Mientras la pasión del joven se debilitaba bajo la presión de la familia Amaya, yo desarrollaba el arte que me haría finalmente libre: la danza.

Descubrí que la danza no solo me hacía libre de cuerpo y alma mientras me entregaba a ella, sino que también me haría independiente si sabía utilizarla como medio de vida.

Así fue como dejé atrás los carromatos y los asedios nocturnos de Adonay cuando un empresario visionario dueño de un bar de mala muerte me contrató para que le baile a sus parroquianos estables y marineros de paso en el floreciente puerto de Mar del Plata.

De mi periplo con los gitanos me quedó mi arte y el nombre que llevo hasta hoy, Saray.
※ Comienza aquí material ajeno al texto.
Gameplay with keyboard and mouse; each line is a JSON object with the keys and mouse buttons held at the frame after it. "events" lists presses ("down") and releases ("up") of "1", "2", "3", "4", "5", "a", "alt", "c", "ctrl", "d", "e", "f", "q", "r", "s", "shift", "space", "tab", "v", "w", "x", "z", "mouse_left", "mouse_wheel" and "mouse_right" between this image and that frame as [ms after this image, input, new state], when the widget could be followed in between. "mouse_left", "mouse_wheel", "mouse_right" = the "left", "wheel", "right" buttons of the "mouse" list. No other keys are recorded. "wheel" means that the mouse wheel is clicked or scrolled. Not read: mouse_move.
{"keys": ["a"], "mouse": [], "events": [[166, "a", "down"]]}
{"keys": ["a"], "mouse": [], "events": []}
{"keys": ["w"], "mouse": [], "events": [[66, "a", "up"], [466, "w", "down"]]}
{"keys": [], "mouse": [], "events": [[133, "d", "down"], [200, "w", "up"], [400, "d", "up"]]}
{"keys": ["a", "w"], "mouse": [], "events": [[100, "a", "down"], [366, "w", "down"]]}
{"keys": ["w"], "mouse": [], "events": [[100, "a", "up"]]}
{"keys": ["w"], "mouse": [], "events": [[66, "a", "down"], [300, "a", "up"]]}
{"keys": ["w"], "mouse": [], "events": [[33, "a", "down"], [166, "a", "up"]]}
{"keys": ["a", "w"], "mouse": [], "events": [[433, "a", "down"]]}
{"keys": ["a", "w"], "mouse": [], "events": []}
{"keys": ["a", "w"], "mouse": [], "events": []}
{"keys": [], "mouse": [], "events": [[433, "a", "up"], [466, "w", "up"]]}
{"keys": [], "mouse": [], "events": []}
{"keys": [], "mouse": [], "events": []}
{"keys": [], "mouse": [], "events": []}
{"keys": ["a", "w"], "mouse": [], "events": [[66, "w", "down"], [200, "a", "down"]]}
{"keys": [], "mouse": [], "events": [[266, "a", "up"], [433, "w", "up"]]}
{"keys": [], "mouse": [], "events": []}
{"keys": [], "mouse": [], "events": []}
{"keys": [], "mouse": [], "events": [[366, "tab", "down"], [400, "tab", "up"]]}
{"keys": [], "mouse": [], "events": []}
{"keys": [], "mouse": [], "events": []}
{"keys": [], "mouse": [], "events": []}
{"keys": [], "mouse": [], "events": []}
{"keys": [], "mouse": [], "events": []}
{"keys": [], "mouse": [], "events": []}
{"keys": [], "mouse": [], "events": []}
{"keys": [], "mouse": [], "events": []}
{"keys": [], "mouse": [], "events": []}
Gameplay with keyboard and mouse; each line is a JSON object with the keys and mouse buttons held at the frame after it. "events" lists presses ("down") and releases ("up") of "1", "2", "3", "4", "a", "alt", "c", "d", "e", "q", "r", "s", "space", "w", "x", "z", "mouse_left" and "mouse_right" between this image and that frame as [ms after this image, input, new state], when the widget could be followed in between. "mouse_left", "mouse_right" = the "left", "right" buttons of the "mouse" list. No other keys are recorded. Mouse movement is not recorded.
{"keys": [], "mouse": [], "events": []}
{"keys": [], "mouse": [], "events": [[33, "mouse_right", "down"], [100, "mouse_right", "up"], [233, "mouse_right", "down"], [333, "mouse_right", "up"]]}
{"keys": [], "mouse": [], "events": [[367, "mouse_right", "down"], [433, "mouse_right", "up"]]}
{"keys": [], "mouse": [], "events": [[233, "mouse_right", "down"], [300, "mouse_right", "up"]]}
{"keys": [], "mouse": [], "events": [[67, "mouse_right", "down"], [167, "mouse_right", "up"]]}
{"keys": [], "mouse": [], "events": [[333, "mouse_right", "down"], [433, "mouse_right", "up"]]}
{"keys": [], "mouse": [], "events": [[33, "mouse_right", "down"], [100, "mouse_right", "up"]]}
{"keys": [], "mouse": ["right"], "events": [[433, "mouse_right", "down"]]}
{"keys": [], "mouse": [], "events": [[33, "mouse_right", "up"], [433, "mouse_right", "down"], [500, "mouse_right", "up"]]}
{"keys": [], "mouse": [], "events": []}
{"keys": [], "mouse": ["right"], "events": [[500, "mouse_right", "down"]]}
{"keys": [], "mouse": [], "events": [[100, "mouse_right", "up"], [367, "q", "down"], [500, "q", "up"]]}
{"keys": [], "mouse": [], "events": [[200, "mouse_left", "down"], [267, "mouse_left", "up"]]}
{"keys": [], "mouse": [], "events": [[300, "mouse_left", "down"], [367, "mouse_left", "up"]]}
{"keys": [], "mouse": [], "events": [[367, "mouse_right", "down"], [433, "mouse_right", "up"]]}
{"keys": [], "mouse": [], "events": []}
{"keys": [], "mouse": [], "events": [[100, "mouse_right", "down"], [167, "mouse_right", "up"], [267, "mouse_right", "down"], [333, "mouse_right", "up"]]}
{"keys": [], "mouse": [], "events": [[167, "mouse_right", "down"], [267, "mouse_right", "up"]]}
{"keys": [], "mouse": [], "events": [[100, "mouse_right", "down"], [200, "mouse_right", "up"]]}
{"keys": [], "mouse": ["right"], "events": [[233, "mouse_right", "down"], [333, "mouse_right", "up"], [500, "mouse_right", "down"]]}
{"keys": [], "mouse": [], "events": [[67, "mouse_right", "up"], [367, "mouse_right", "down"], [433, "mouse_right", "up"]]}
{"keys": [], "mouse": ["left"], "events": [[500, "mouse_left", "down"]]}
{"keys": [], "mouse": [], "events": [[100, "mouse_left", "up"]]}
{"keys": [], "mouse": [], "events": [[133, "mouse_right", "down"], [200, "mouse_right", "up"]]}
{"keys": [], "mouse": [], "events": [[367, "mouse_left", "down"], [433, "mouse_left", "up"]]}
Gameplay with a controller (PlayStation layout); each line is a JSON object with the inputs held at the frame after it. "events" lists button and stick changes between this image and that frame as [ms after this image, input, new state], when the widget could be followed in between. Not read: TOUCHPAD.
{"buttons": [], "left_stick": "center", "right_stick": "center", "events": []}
La anciana hizo una pausa en el relato que su nieta seguía atentamente cuando en el álbum de fotografías que hojeaban apareció esa foto. La de ella, Saray, luciendo un vestido de novia.

- Entonces, abuela, ¿cómo fue que conociste al abuelo?-. Preguntó la niña tratando de sacar a la anciana del espacio al que había entrado con la voz quebrada y los ojos turbios.

- Bueno, esa es una larga, larga historia, mi cielo. Te la contaré otro día. Ahora quiero descansar.